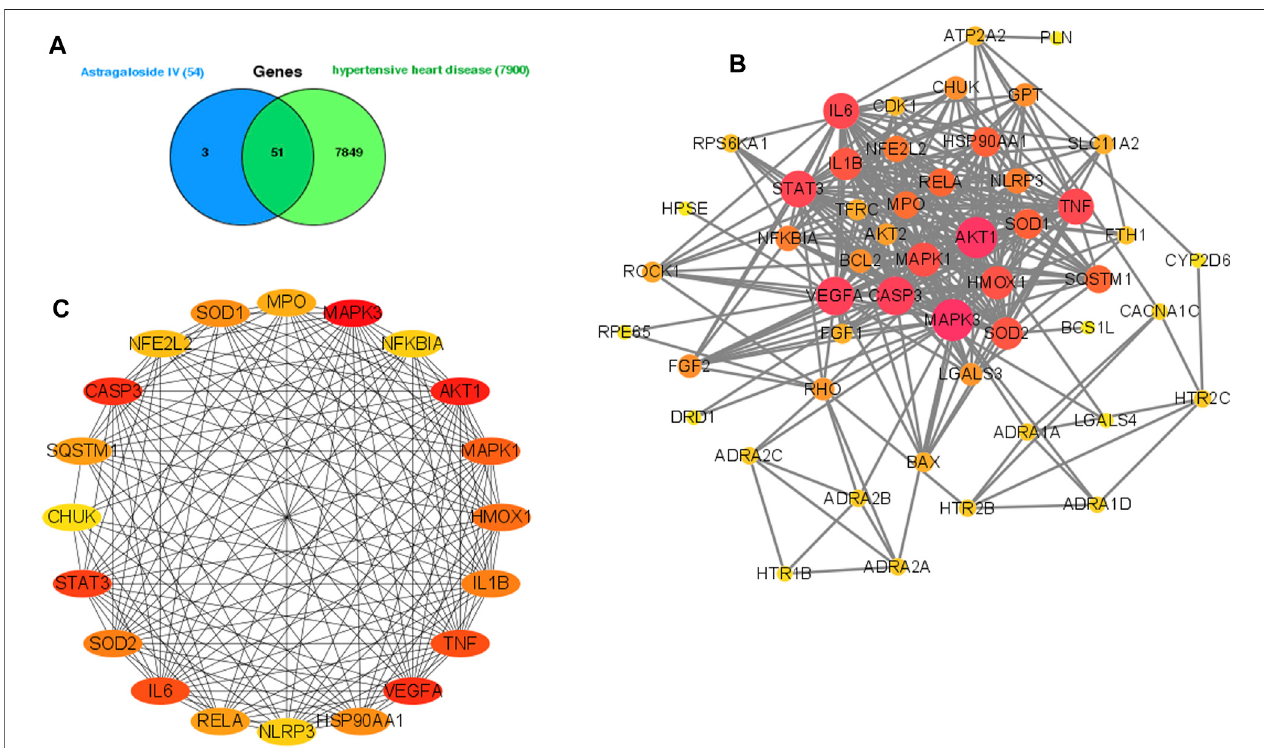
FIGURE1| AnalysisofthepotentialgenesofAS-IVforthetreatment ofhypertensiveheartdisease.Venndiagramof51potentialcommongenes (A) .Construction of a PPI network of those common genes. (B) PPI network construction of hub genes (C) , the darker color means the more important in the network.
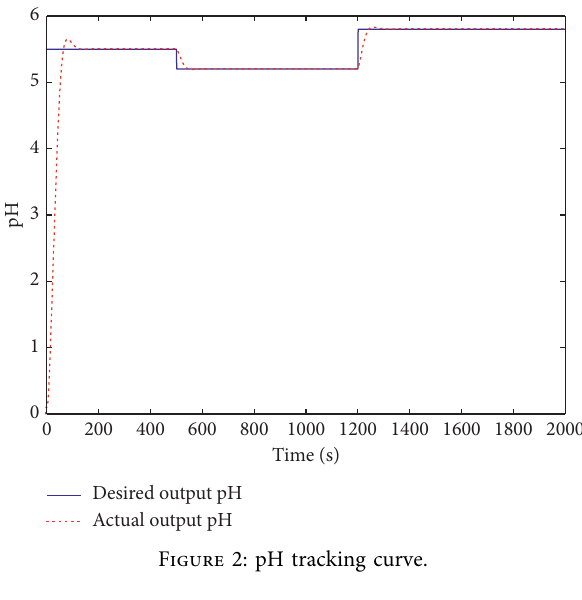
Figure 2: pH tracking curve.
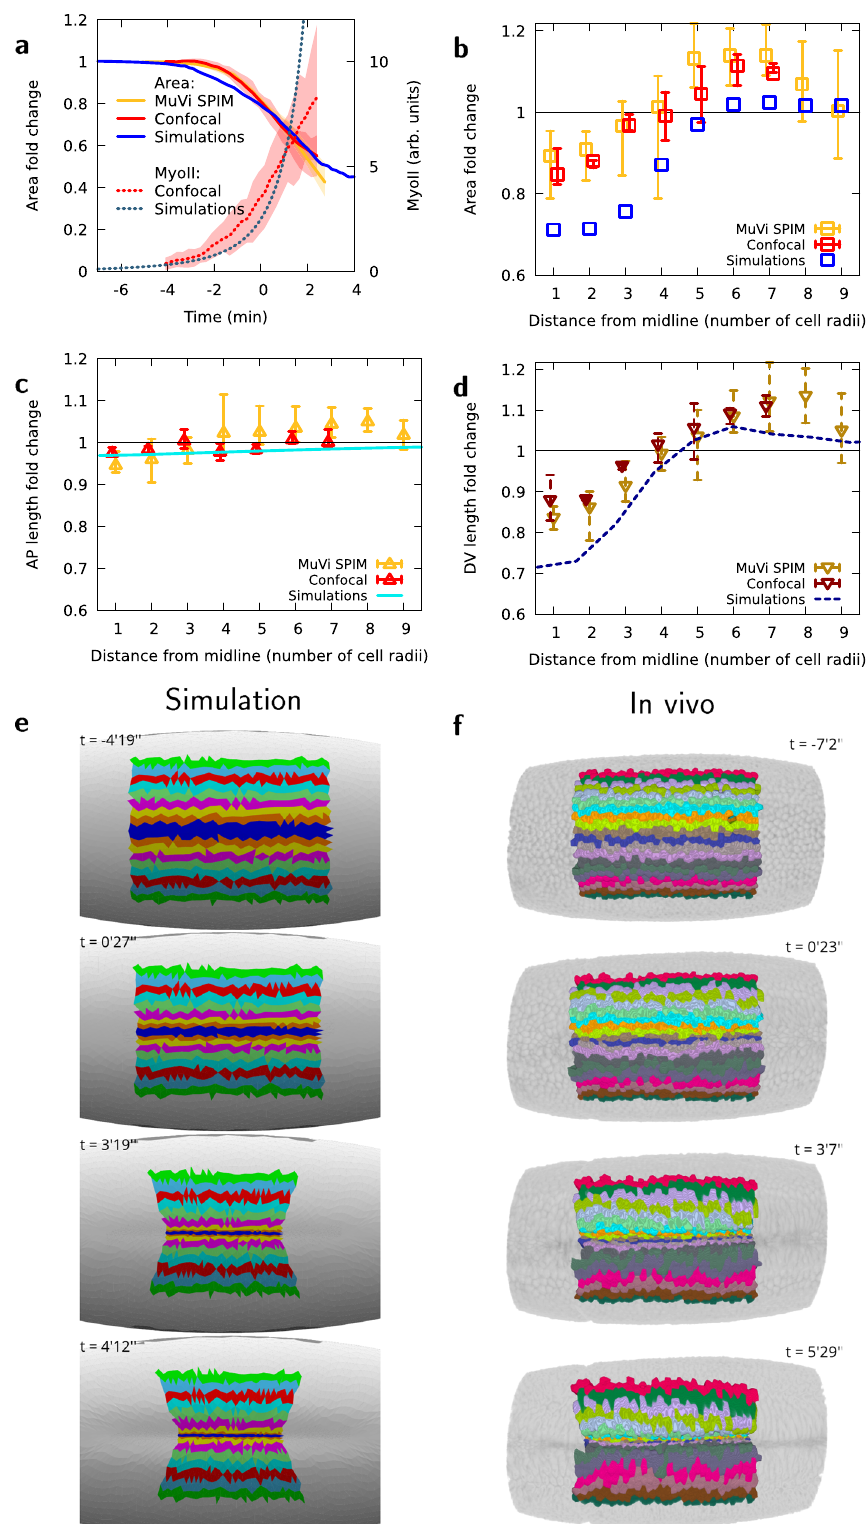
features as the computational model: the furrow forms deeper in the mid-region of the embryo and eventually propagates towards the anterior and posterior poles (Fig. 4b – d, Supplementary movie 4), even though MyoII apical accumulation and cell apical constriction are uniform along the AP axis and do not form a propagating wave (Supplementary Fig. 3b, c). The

--

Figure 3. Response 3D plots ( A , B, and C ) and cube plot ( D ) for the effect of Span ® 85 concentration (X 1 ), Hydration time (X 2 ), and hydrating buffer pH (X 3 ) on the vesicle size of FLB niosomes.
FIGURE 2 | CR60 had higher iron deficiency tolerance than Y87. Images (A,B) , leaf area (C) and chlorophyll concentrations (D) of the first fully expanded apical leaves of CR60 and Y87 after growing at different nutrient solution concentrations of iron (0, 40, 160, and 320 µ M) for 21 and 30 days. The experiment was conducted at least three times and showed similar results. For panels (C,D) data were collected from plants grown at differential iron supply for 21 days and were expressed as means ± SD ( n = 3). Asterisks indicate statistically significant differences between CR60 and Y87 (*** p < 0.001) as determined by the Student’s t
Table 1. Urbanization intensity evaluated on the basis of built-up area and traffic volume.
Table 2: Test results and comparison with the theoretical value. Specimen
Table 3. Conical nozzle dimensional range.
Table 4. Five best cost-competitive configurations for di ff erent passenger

==

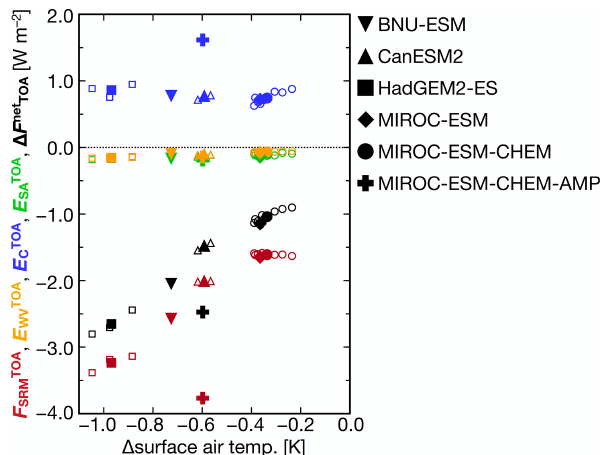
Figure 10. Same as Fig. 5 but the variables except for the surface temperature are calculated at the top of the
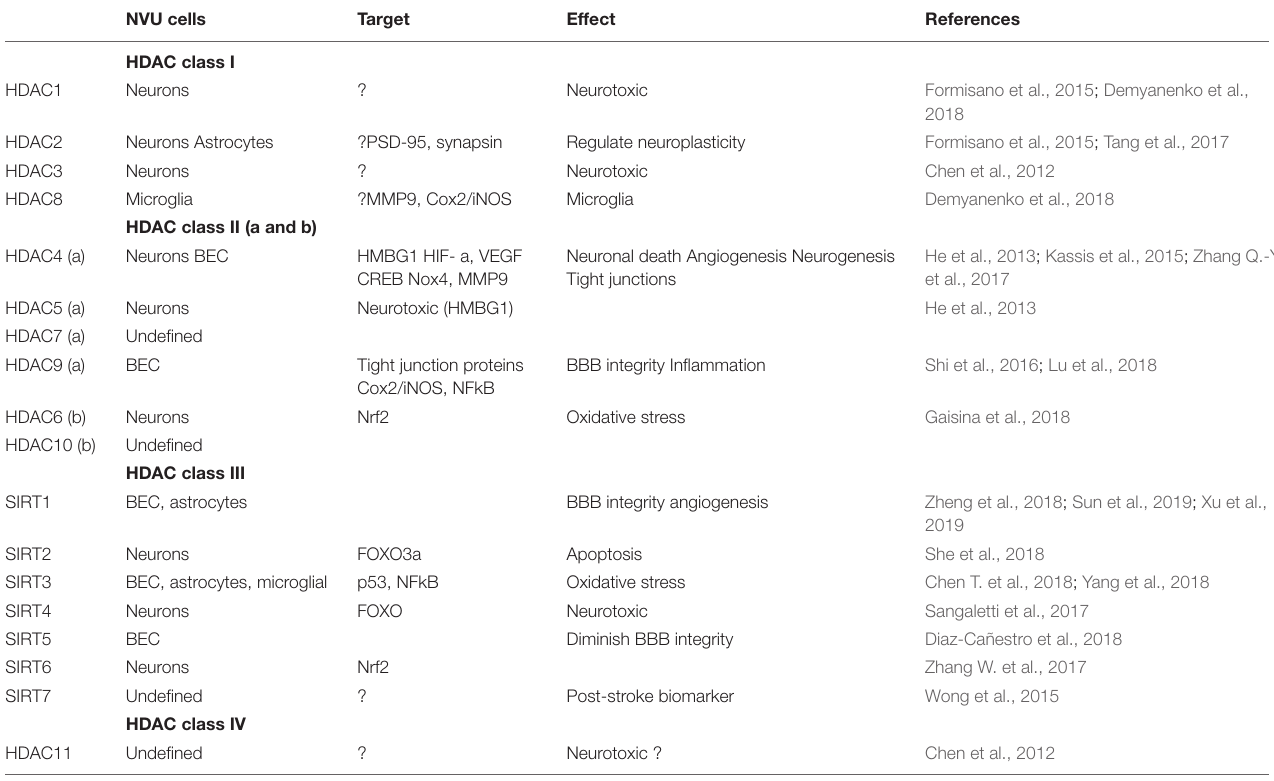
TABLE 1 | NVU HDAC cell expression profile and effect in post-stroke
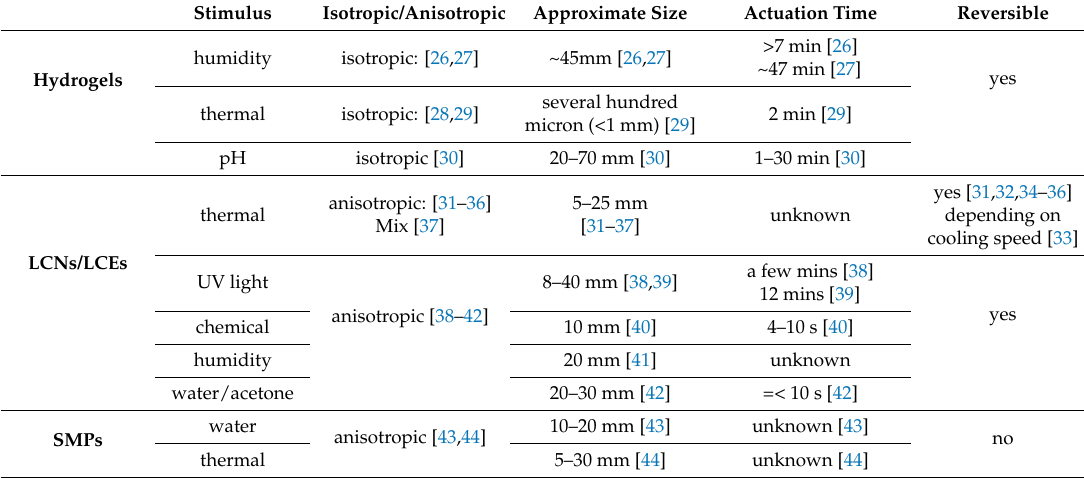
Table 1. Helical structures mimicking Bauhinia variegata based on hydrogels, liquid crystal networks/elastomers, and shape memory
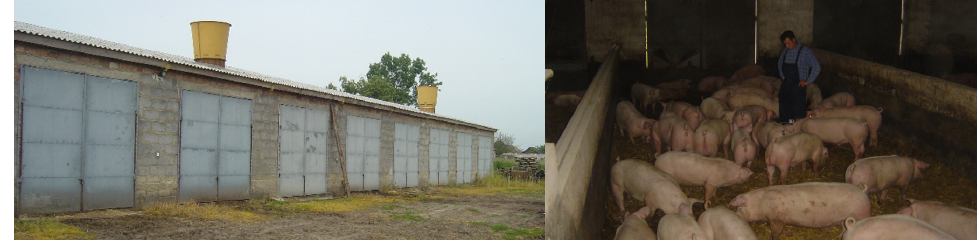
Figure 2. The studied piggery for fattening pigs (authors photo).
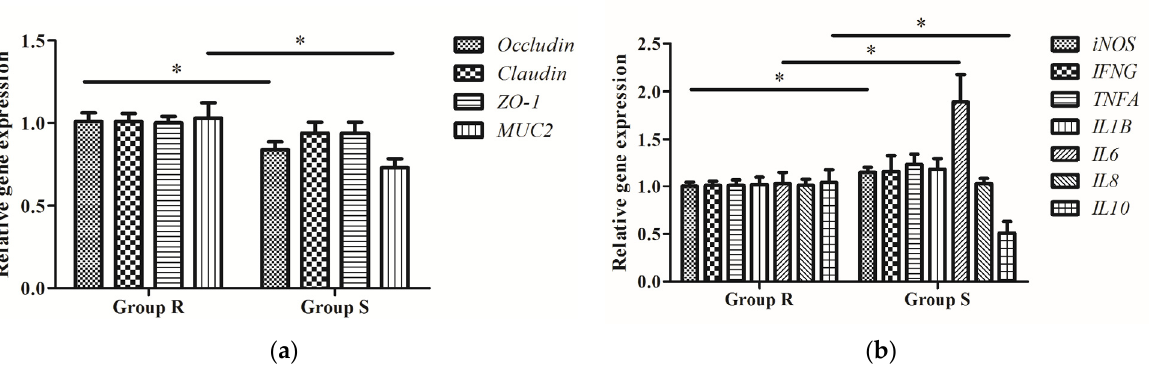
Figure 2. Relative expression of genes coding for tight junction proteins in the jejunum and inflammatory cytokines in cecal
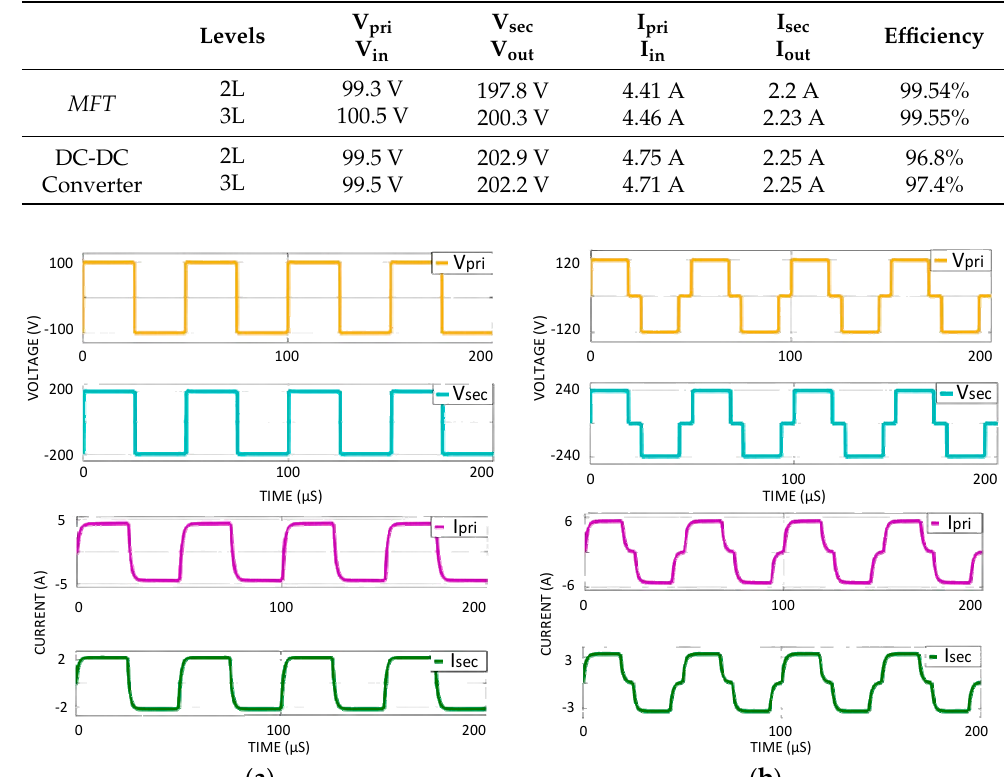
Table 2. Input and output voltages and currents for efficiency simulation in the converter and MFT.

◆ Aim of the exercise: Your answer should consist of the lines above between those holding "TABLE 1 | NVU" and "Table 2. Input", inclusive, reproduced word for word and without pictures.

◆ Answer for the task:
TABLE 1 | NVU HDAC cell expression profile and effect in post-stroke
Table 1. Helical structures mimicking Bauhinia variegata based on hydrogels, liquid crystal networks/elastomers, and shape memory
Figure 2. The studied piggery for fattening pigs (authors photo).
Figure 2. Relative expression of genes coding for tight junction proteins in the jejunum and inflammatory cytokines in cecal
Table 2. Input and output voltages and currents for efficiency simulation in the converter and MFT.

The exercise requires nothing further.